Revision of the concept of safe
country of origin, safe third country and safe European third country: these concepts were revised or deleted:
- safe European third countries: according to Parliament, the concept of 'safe European third
countries' is unacceptable as it stands. This concept is not accompanied
by any minimum guarantees or principles since both territorial access
and access to the asylum procedure may be refused. It therefore deletes
the provisions that would allow Member States to provide that no, or no
full, examination of the applications coming from these countries
(considered as conforming with particularly high standards in the area
of human rights and the protection of refugees);
- designation by a Member State of
safe third countries of origin: Member States having the
possibility to maintain or adopt legislative measures enabling to
designate safe third countries of origin at national level for
the purposes of the examination of applications for international
protection is deleted by Parliament because the objective is to
establish a single European system in relation to asylum. This is why
the definition of safe third country has to be uniform in all Member
States. However the plenary maintains (in
contrast to the committee responsible) the Commission’s proposal with
regard to the concept of the “safe country of origin” in which a country
may be considered as “safe” for a given applicant following the
individual examination of his/her request;
- it revised
the definition of “safe third countries” and called for this
definition to be uniform in all Member States. As a result,
Parliament proposes a new definition of this concept whereby, in
principle, an applicant for international protection coming from a safe
third country would have nothing to fear neither for his/her life nor
his/her freedom if sent back. These countries would have to offer a
certain number of guarantees (non-refoulement, the possibility to
request refugee status or another complementary form of protection,…).
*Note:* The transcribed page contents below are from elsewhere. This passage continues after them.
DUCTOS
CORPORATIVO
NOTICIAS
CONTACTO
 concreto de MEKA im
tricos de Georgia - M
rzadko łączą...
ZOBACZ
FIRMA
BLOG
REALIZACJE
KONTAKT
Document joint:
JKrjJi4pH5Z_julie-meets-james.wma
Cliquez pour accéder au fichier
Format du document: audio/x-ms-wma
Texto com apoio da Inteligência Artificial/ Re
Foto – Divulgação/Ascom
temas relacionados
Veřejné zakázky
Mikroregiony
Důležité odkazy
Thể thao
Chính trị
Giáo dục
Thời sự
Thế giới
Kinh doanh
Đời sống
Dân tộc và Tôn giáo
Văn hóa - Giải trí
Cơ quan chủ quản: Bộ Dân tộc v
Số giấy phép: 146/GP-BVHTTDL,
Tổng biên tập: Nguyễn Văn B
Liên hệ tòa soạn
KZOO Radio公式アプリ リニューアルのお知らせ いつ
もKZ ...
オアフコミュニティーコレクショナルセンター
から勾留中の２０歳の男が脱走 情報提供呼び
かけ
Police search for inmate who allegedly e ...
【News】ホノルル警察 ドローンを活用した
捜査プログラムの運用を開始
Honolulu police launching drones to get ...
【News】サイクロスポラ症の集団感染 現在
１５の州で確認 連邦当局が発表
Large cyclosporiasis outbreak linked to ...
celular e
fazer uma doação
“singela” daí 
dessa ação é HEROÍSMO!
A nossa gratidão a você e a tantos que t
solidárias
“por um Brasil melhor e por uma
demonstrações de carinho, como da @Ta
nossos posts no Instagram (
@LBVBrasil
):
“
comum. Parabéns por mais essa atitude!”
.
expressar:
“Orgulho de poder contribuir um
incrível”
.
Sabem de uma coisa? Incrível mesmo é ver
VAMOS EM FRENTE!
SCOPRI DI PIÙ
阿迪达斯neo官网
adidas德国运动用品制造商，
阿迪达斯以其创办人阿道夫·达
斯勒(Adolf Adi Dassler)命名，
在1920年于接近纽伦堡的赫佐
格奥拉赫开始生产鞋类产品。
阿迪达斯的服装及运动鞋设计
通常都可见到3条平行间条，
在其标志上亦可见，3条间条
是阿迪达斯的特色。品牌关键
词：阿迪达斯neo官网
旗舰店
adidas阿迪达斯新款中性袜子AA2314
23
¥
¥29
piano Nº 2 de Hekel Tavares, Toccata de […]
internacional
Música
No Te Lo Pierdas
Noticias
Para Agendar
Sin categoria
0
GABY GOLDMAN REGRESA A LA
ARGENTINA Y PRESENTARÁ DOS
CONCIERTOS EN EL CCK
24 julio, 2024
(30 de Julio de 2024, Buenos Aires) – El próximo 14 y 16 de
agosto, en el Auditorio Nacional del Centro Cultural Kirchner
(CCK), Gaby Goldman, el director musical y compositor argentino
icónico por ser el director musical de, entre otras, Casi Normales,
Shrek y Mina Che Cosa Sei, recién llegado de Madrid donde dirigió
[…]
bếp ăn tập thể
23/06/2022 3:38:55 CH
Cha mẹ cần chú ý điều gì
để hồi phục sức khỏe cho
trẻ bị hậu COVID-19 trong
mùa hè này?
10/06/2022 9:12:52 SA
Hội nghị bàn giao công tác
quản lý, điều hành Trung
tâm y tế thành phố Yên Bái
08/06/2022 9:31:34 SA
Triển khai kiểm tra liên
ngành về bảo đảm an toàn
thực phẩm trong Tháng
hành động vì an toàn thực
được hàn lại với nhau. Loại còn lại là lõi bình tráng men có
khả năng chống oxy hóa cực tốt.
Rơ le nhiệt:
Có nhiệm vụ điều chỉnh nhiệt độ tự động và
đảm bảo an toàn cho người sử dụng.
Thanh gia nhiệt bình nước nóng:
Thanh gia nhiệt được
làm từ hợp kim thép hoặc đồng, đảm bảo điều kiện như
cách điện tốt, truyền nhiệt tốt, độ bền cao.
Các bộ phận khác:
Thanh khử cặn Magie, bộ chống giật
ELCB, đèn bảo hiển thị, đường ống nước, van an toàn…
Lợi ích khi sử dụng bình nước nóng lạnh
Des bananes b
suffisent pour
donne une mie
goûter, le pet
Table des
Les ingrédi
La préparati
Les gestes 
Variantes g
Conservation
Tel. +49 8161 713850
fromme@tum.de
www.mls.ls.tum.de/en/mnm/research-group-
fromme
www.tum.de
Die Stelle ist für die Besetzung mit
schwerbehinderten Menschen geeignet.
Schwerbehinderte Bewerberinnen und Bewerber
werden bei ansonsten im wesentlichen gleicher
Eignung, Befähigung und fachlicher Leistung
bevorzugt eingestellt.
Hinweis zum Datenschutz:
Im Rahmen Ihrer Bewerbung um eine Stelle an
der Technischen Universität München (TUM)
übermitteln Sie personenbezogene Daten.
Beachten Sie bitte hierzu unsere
The
list of safe countries may only be agreed or amended by the European
Parliament and the Council acting in accordance with the ordinary
legislative procedure.
Financial assistance for Member States
with a disproportionate burden: in Parliament’s
view, it is necessary that in Member States that accept a disproportionately
large number of asylum applications in relation to the size of their
population, financial support and administrative/technical support is
mobilised immediately under the European Refugee Fund and the European Asylum
Support Office respectively in order to enable them to comply with this
Directive.
Report:
Parliament wants the Commission to report to the European Parliament and the
Council on the application and the financial cost of
this Directive in the Member States. This report will
need to be presented every 2 years (instead of 5 years in the Commission’s
proposal).
Entry into force: lastly, Parliament wants the proposed Directive to enter into
force within 2 years of its adoption (and not in 3 years).